Gastrolobium celsianum, the Swan River pea, is a low-growing shrub which is endemic to Western Australia.

It is a member of the pea family Fabaceae and of the genus Gastrolobium, which contains many toxic species; however the Swan River pea is not toxic and is recommended for garden use by the Australian National Botanic Gardens.

The species can grow to 1 m tall by 3 m broad. The red flowers, which have a distinctive long and curving keel, usually appear between August and November in Australia (late winter to late spring). The ovate leaves are glossy green above and silvery below.

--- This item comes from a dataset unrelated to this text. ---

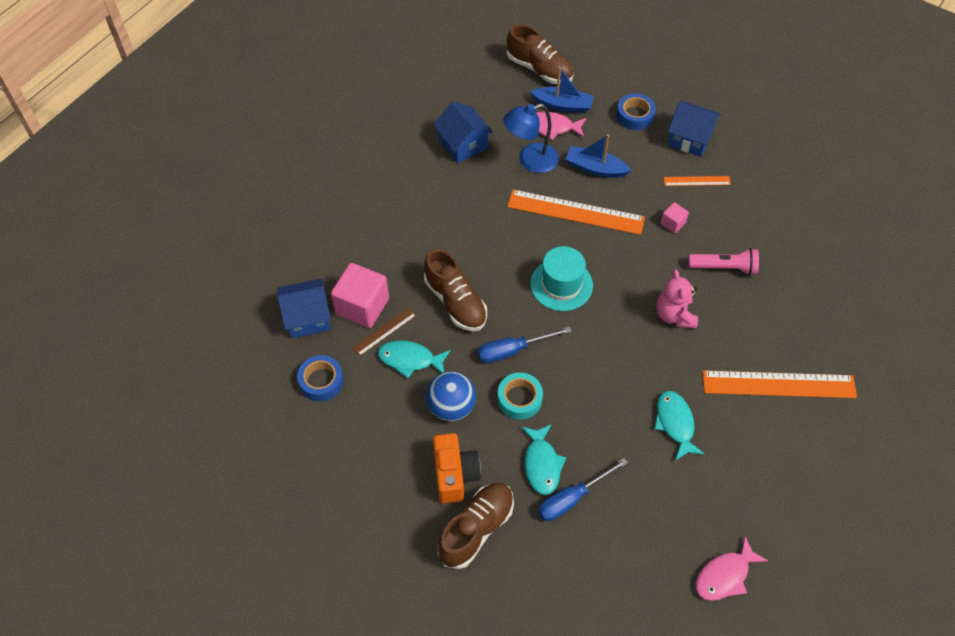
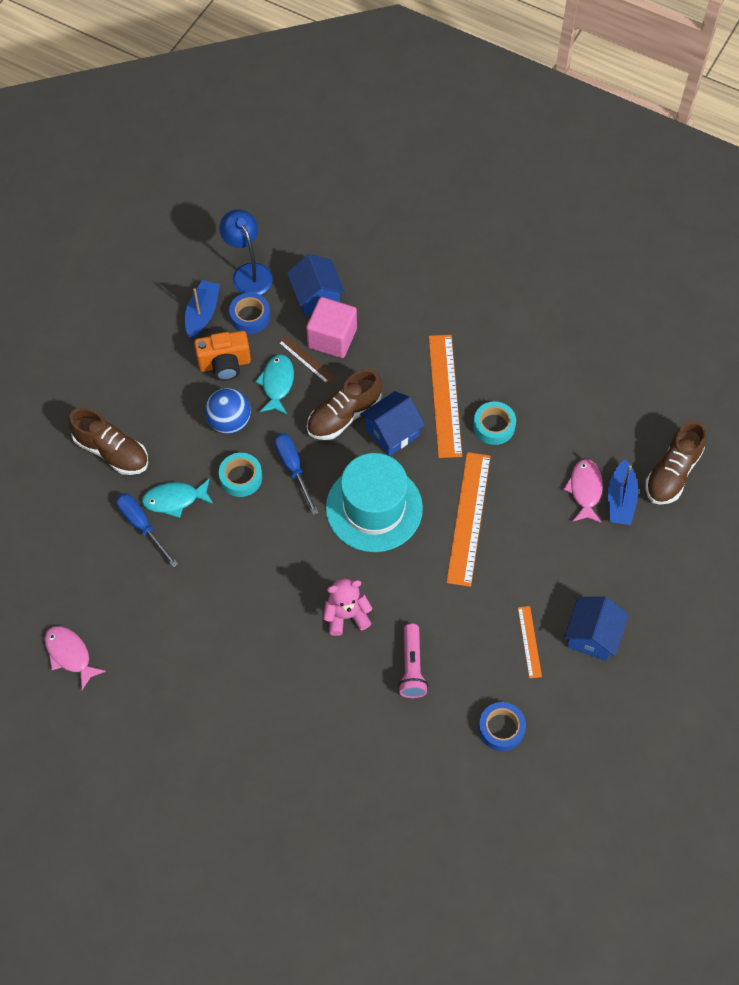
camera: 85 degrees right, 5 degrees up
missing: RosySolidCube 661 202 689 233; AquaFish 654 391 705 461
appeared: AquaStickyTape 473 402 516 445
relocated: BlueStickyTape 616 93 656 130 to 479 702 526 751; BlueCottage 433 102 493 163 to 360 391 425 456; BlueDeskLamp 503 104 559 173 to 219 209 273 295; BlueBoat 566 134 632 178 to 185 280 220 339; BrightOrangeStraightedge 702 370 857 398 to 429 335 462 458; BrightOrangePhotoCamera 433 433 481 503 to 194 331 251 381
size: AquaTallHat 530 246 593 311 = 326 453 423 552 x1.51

The species was first formally described by the French botanist Charles Antoine Lemaire in 1844 and published in Horticulteur Francais as Brachysema lanceolatum. In 2002 botanists Gregory Chandler and Michael Crisp reassigned the species to the genus Gastrolobium along with other Brachysema species and gave it the current name. The variety Brachysema lanceolatum var. glabrescens Meisn. was made a species in its own right and named Gastrolobium bracteolosum (Crisp) G.Chandler & Crisp.

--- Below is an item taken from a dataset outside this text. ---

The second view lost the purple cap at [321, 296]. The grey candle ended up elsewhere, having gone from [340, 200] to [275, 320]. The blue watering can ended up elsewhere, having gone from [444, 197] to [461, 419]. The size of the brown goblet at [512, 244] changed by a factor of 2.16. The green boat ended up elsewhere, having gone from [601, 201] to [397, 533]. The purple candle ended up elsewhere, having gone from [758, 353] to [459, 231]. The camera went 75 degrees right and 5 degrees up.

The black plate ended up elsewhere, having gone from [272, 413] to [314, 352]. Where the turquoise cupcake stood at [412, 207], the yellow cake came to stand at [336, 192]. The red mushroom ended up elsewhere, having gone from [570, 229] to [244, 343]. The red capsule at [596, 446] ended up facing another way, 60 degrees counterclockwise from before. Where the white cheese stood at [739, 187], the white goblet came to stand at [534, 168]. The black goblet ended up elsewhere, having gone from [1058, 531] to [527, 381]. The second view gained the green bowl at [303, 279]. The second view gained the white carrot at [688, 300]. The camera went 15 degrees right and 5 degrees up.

Gastrolobium celsianum occurs in the south-west of the state of Western Australia, usually on sandy or gravelly soils along watercourses and also within mallee and woodland where it is found on flats or in moist depressions.

The species has been popular in cultivation for many years. It is tolerant of a wide range of soils but requires good drainage. Although performing best in full sun, it will tolerate light shade.